──────── SELECTED EXCERPT
There are many ways to fool any mutable sequence type’s .extend() method into the same “uninterruptible consume-all-RAM” behavior - even bytearrat,extend() (and I already showed code doing so). Any unbounded iterator of any kind suffices, and there is no general solution to that.

I don’t object to cautioning against mutating a thing during iteration. I object to the docs failing to note that this is not the case for list and array.array: their behavior under mutation is defined, was intentional, used to be documented, and is relied on by a whole lot of real-life code. I also object to that bytearray broke that model (but only in some cases), but can live with that it does. Probably too late to change.

Except that’s not a mutable sequence type, so isn’t relevant here. If they try anyway, this is most likely:

>>> s = set(range(3))
>>> for x in s:
...     s.remove(x)
Traceback (most recent call last):
    ..
    for x in s:
             ^
RuntimeError: Set changed size during iteration

It’s possible that will always raise (and similarly for dcits and deques), but things have changed here over the years and they’re not the topic (so I’m not going to burn time looking into their current states). I have no objection to them raising.

Lots of container types try to complain about mutation during iteration. But there’s a reason the mutable sequence types don’t: their behavior is defined, and in use (although the docs no longer admit to it - “why not?” I can’t guess). But if bytearray intentionally doesn’t want to play along, it too should raise if it detects mutation during iteration. It’s in a world of its own now.

Yes, but with respect to container types that aren’t mutable sequence types. List is the original such thing, and nothing about it was accidental. It’s no accident that, e.g., the divisors() function I I showed before works the same way under PyPy.

2 Likes

It appears you got confused by me using the word “musing”, but yes, that is exactly what you are doing: aimless discussion.

I am going to bow out, and unless Tim actually decides to take a position here I don’t expect anything to come of this discussion which is also off topic for this category. I don’t care enough about this topic to discuss it with Tim.
────────────────
> _ASSIGNED TASK 1_
Quote the forum excerpt word for word, starting with the words containing "Traceback (most recent" and ending with "to them raising.".
> _ASSIGNED TASK 2_
Render this sentence from the forum excerpt in Spanish: "Lots of container types try to complain about mutation during iteration."
The listing has no role in any of this.
──────── RECORDED INFORMATION
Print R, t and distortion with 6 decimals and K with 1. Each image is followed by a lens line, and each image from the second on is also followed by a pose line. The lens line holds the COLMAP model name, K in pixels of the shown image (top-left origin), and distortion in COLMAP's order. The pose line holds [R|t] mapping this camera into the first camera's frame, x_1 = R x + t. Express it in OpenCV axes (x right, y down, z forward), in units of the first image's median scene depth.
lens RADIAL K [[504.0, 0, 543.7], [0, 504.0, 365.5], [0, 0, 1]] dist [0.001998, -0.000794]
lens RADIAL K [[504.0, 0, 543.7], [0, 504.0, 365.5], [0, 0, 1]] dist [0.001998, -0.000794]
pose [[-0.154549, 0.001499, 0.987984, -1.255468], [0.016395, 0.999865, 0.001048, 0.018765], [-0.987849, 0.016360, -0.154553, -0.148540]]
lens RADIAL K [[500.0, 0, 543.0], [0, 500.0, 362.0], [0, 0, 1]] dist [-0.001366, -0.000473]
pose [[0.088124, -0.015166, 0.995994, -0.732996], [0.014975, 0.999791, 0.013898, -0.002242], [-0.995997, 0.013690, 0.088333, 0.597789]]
────────────────
──────── RECORDED INFORMATION
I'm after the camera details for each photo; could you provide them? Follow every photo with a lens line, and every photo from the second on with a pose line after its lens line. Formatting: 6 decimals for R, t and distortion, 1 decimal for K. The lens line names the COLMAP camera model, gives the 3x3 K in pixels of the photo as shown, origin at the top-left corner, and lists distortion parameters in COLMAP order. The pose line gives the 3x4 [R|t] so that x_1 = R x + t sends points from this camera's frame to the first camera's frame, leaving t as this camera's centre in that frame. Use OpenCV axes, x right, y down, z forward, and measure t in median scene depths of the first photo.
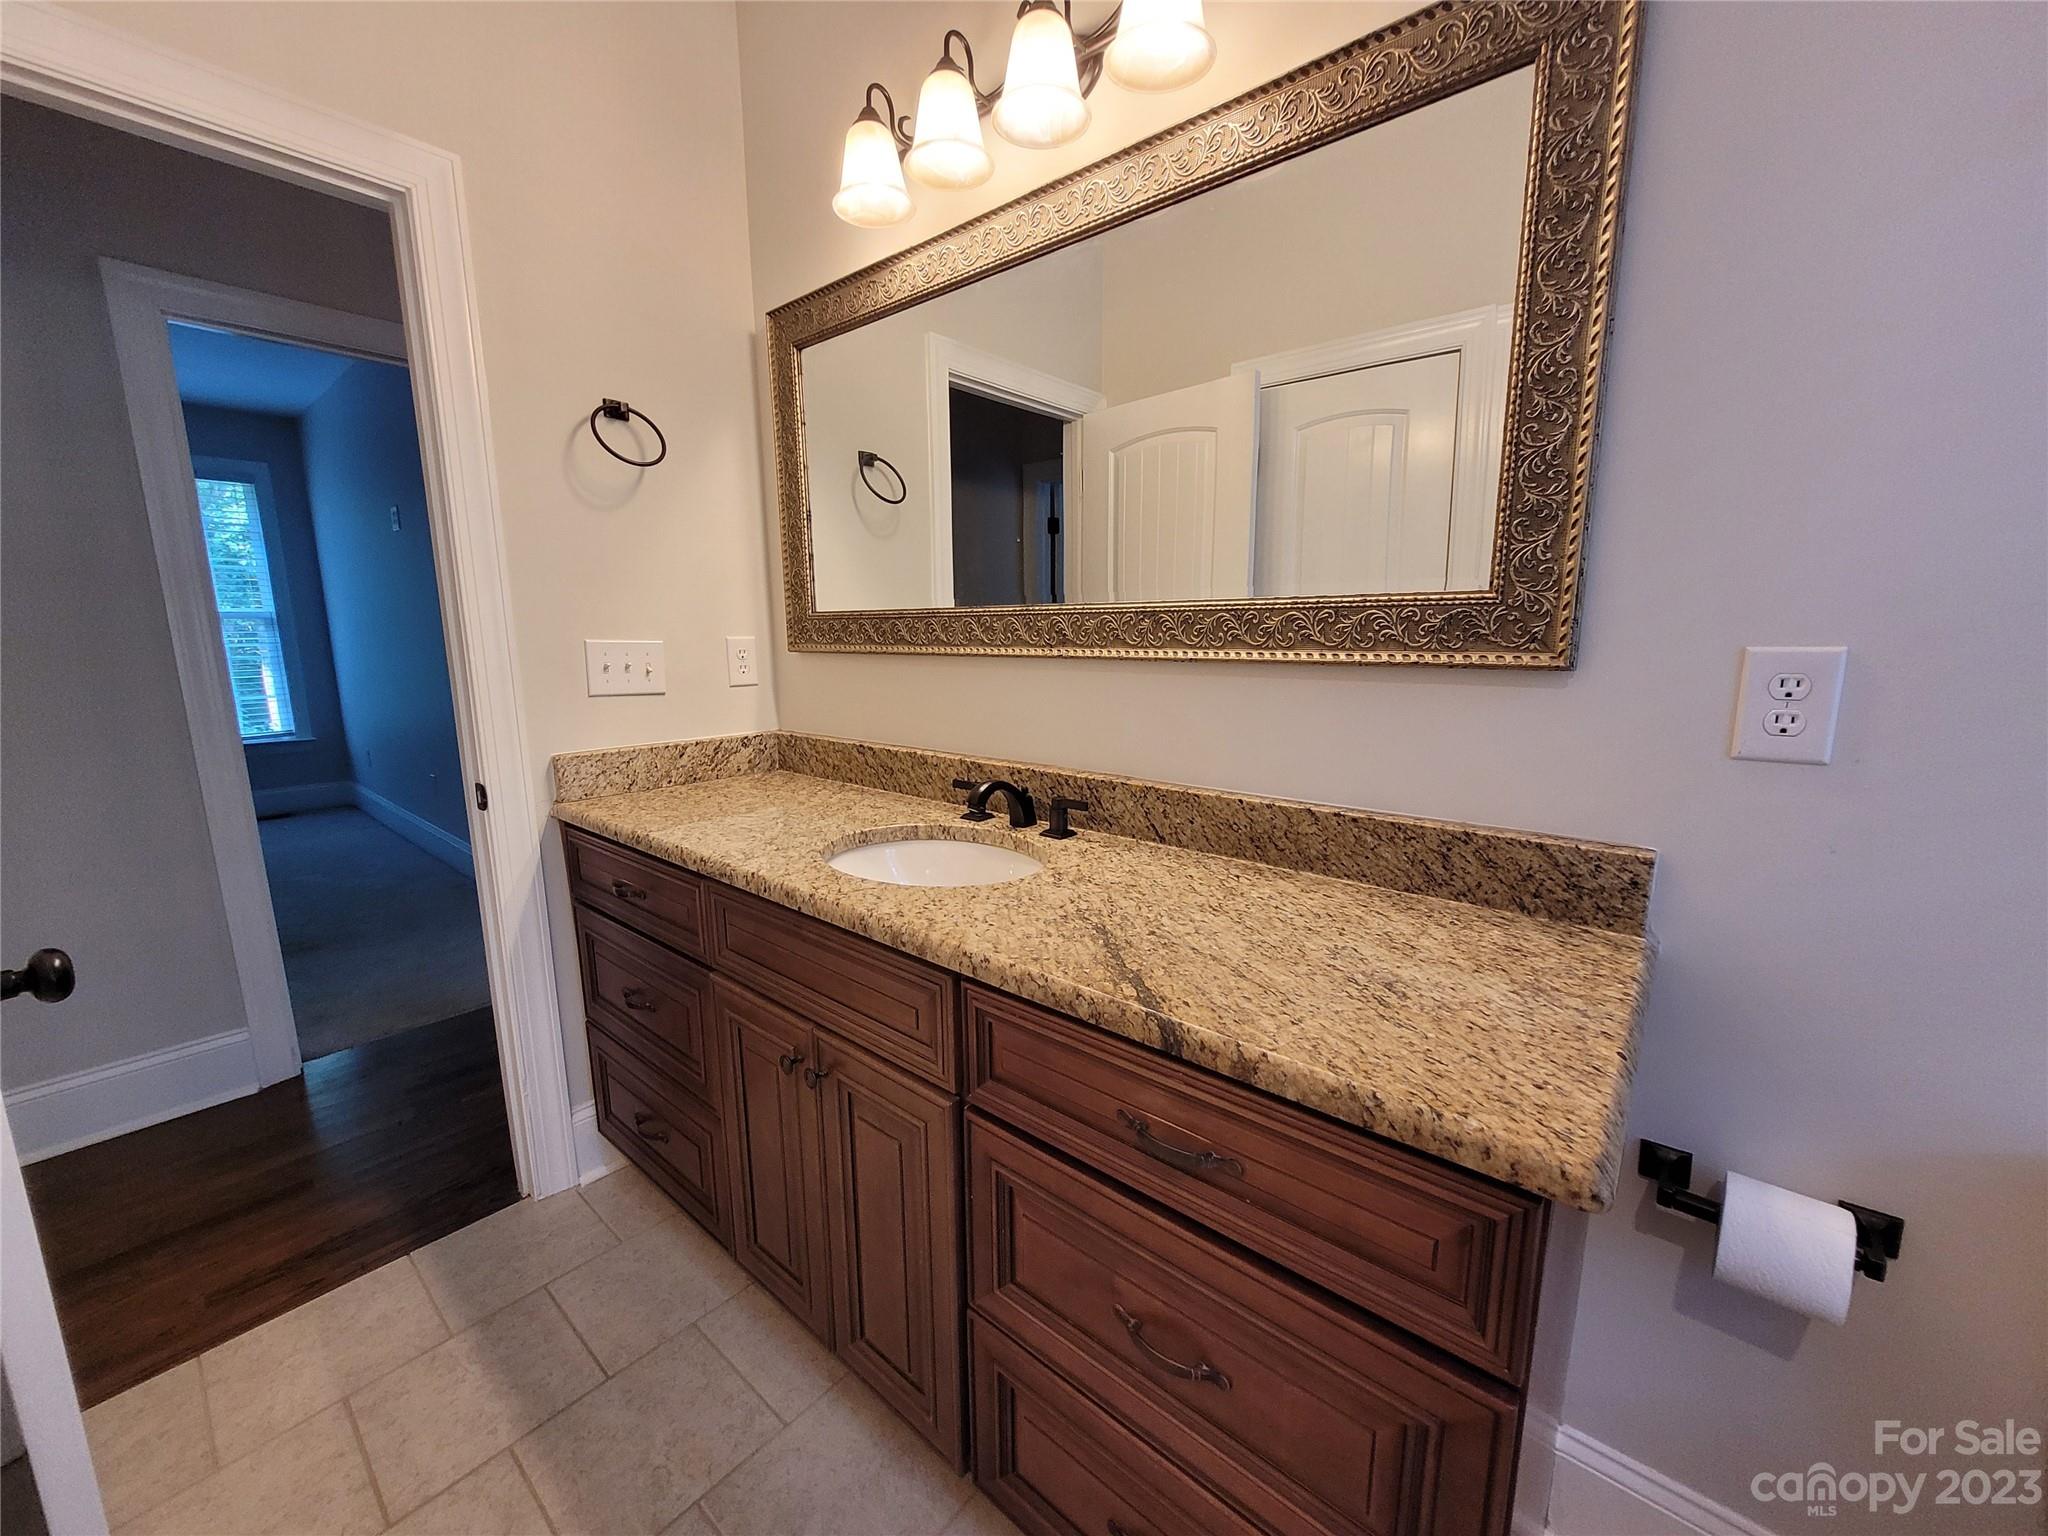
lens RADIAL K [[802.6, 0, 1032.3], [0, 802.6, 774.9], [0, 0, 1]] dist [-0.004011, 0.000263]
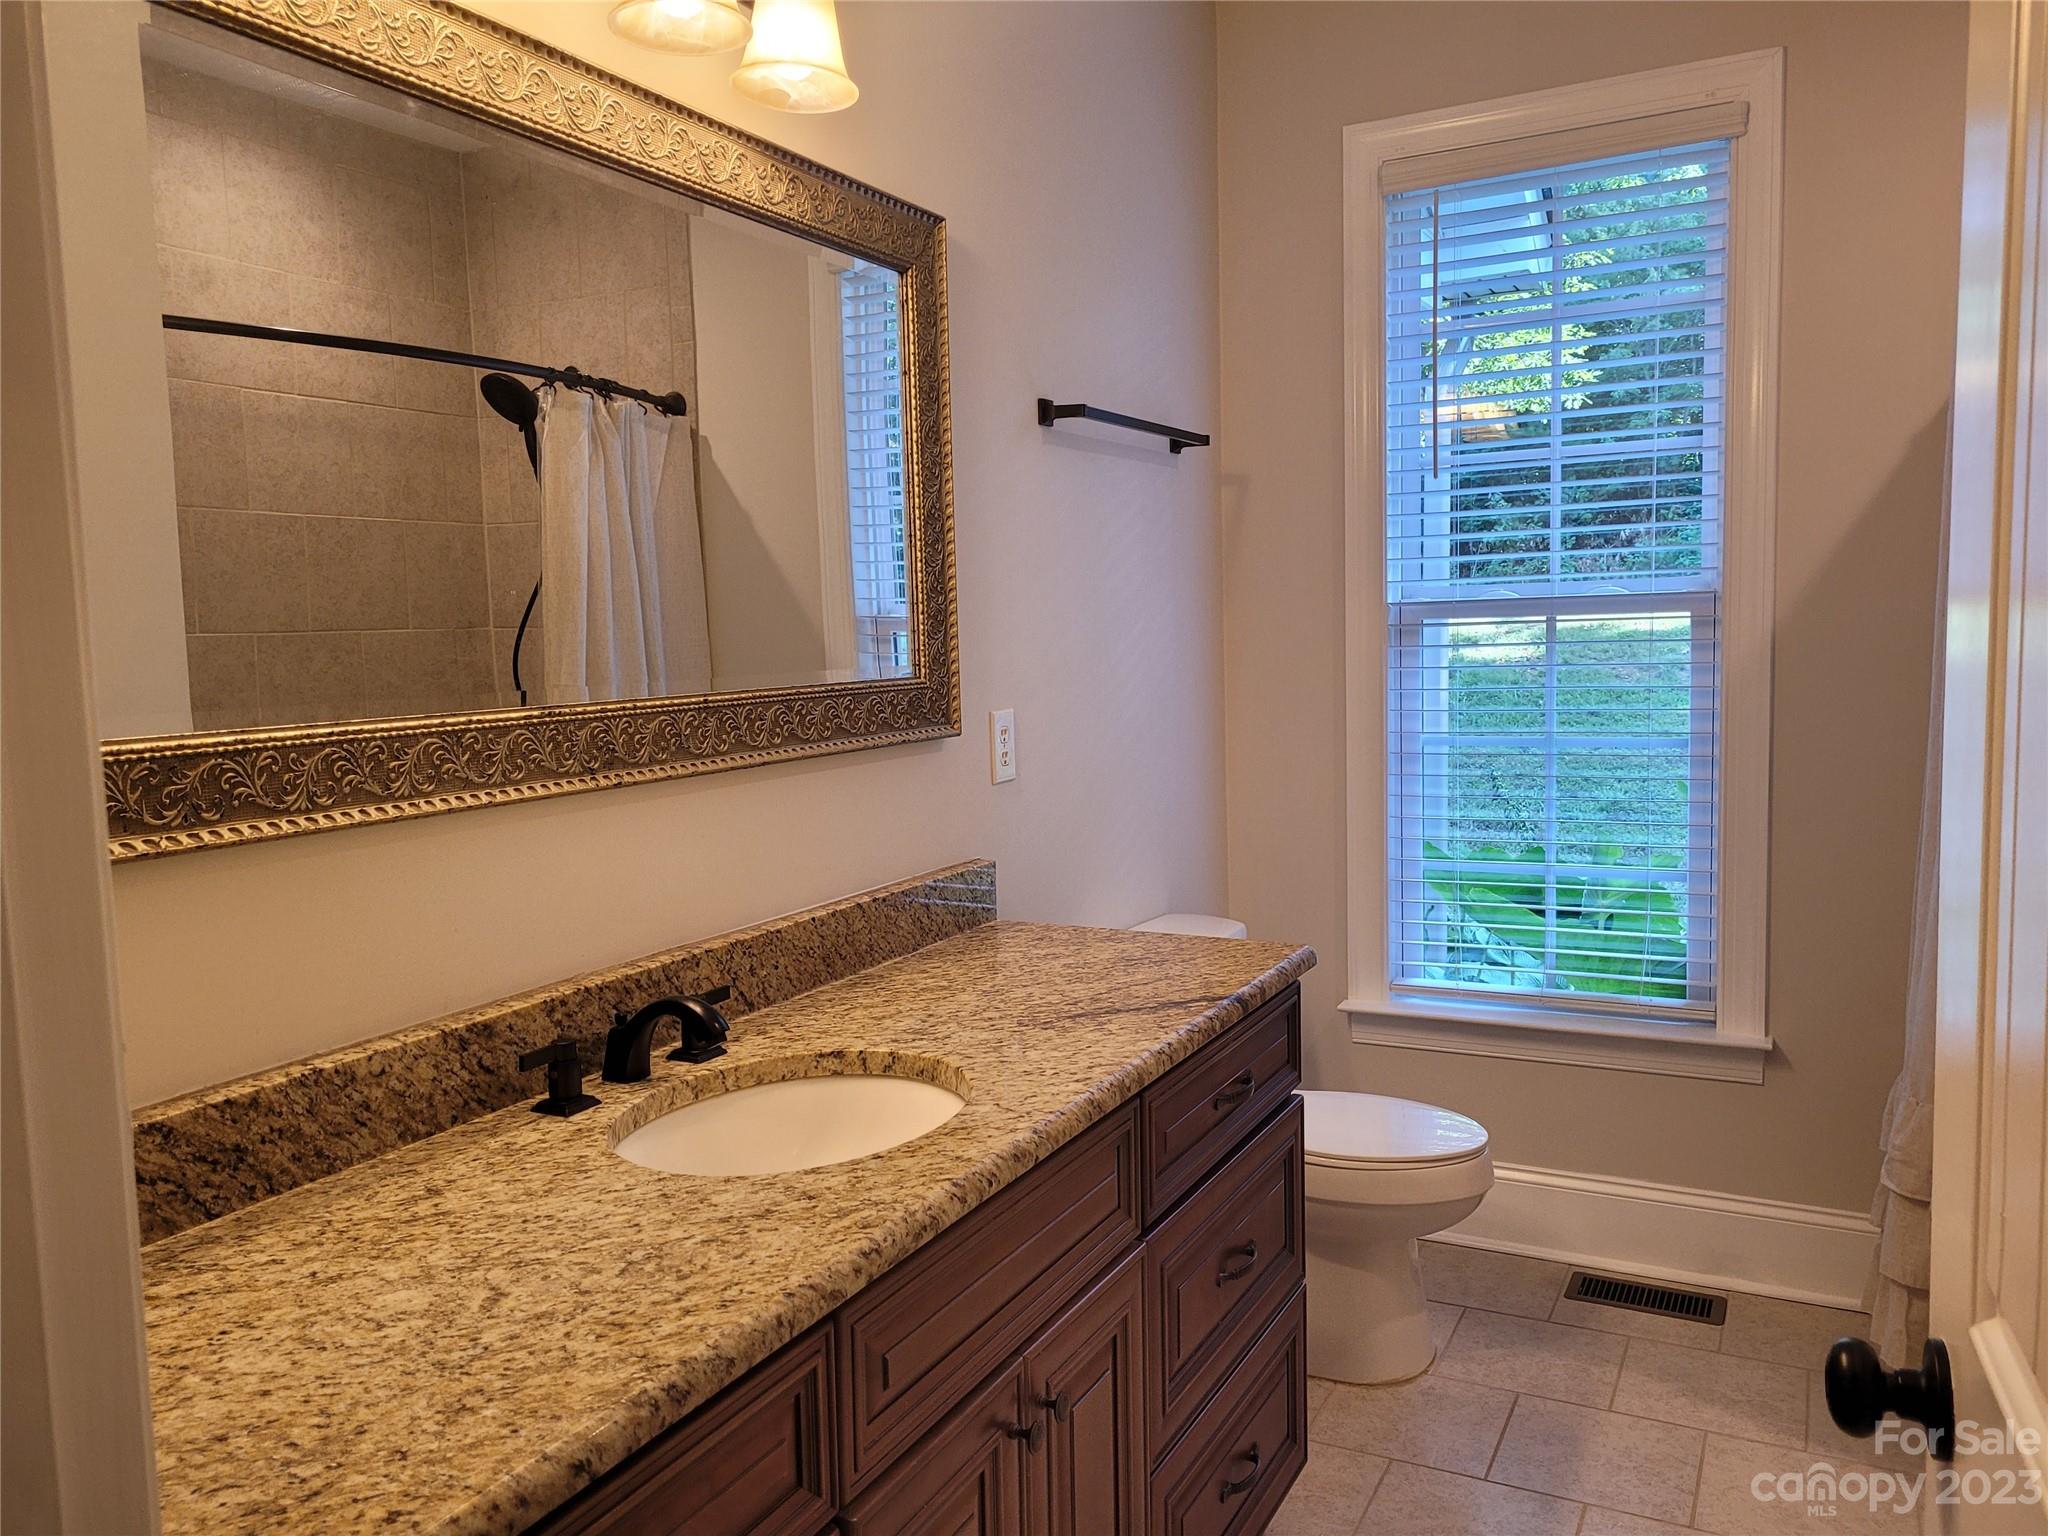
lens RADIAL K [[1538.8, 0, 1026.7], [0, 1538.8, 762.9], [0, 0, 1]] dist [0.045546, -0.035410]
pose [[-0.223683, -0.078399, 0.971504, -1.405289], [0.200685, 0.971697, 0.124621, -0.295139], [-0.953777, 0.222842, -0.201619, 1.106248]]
────────────────
──────── RECORDED INFORMATION
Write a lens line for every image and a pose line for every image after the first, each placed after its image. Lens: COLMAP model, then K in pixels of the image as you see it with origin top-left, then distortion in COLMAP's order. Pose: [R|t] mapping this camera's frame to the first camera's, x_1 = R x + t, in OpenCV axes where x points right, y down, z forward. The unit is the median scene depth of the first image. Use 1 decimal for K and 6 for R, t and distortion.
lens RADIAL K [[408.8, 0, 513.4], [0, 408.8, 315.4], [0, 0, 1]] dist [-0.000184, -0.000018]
────────────────
> _EXERCISE SOLUTION 1_
Traceback (most recent call last):
    ..
    for x in s:
             ^
RuntimeError: Set changed size during iteration

It’s possible that will always raise (and similarly for dcits and deques), but things have changed here over the years and they’re not the topic (so I’m not going to burn time looking into their current states). I have no objection to them raising.

> _EXERCISE SOLUTION 2_
Muchos tipos de contenedores intentan quejarse de la mutación durante la iteración.